- _WHAT IS REQUIRED_:
Count how many lines in the data hold "real". Only the number.

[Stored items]
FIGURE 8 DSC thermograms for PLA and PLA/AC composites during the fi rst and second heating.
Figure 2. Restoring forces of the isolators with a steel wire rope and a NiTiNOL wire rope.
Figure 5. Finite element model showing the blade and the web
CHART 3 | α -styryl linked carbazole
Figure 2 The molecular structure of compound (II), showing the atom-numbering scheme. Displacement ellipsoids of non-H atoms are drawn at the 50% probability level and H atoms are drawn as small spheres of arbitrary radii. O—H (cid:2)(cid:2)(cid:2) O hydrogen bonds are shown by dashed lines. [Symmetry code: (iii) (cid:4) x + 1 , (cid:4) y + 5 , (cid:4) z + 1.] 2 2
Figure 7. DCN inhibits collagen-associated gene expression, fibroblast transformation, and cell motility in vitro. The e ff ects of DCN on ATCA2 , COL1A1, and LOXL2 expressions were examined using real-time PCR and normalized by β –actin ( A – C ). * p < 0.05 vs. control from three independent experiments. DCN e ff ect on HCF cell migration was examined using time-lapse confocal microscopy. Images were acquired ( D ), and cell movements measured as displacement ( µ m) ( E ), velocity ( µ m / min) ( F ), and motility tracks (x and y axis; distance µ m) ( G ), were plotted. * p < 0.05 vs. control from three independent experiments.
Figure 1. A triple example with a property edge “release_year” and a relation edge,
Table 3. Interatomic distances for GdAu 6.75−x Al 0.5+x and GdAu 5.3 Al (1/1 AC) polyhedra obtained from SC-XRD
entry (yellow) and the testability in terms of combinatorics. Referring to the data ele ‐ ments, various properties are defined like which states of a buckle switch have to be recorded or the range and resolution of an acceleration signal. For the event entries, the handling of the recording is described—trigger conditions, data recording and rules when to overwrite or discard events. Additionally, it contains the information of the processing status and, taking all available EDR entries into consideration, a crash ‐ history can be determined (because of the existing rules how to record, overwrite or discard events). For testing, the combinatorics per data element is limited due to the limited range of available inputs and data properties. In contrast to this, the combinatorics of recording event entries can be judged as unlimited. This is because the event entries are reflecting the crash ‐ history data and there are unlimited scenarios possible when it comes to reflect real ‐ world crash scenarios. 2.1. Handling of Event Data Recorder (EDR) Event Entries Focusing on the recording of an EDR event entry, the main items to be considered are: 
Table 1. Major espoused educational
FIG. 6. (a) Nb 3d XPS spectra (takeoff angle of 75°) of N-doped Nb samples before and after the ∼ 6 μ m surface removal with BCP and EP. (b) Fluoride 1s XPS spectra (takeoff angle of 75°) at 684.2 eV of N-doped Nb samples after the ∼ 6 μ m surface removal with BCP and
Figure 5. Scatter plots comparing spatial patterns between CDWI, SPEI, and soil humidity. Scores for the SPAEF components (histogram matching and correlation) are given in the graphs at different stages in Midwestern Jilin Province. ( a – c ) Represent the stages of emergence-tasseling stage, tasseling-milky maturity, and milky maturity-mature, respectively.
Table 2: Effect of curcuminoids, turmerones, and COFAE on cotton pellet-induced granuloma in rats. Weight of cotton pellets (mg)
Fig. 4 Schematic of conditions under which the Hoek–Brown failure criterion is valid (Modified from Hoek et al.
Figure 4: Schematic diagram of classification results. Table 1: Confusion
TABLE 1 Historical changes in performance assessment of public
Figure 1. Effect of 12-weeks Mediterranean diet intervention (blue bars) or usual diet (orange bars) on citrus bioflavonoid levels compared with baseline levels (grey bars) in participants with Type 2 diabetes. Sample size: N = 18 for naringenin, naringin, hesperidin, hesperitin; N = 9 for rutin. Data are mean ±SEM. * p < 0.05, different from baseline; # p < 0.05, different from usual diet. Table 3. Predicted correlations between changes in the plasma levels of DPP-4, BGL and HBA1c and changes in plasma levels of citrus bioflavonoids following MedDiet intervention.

- _TASK ANSWER_:
2